Berman P, Zhang Z, Wolf Y I, Koonin E V, Miller W
Department of Computer Science and Engineering, The Pennsylvania State University, University Park 16802, USA.
J Comput Biol. 2000 Feb-Apr;7(1-2):293-302. doi: 10.1089/10665270050081531.
In database searches for sequence similarity, matches to a distinct sequence region (e.g., protein domain) are frequently obscured by numerous matches to another region of the same sequence. In order to cope with this problem, algorithms are developed to discard redundant matches. One model for this problem begins with a list of intervals, each with an associated score; each interval gives the range of positions in the query sequence that align to a database sequence, and the score is that of the alignment. If interval I is contained in interval J, and I's score is less than J's, then I is said to be dominated by J. The problem is then to identify each interval that is dominated by at least K other intervals, where K is a given level of "tolerable redundancy." An algorithm is developed to solve the problem in O(N log N) time and O(N*) space, where N is the number of intervals and N* is a precisely defined value that never exceeds N and is frequently much smaller. This criterion for discarding database hits has been implemented in the Blast program, as illustrated herein with examples. Several variations and extensions of this approach are also described.

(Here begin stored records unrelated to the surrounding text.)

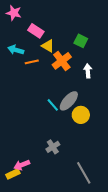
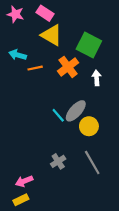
pink rectangle: (36, 31) -> (45, 13), moved
green square: (81, 41) -> (89, 45), size x1.6
yellow triangle: (48, 46) -> (52, 35), moved, size x1.5
gray line: (84, 173) -> (92, 162), moved
yellow rectangle: (13, 174) -> (21, 200), moved

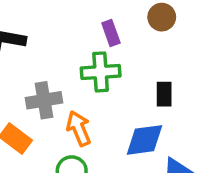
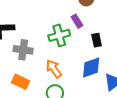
purple rectangle: (111, 33) -> (77, 21), moved
gray cross: (44, 100) -> (23, 50), moved, turned 30

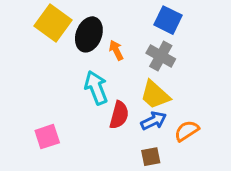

在数据库中搜索序列相似性时,与一个独特序列区域(如蛋白质结构域)的匹配常常会被与同一序列另一个区域的大量匹配所掩盖。为了解决这个问题,人们开发了一些算法来丢弃冗余匹配。针对这个问题的一种模型从一个区间列表开始,每个区间都有一个相关的分数;每个区间给出查询序列中与数据库序列对齐的位置范围,分数就是该比对的分数。如果区间I包含在区间J中,且I的分数小于J的分数,那么就说I被J所支配。问题就在于识别出每个被至少K个其他区间所支配的区间,其中K是给定的“可容忍冗余”水平。开发了一种算法,该算法能在O(N log N)时间和O(N*)空间内解决这个问题,其中N是区间的数量,N*是一个精确定义的值,它从不超过N,而且通常要小得多。如本文中的示例所示,这种丢弃数据库命中结果的标准已在Blast程序中实现。还描述了这种方法的几种变体和扩展。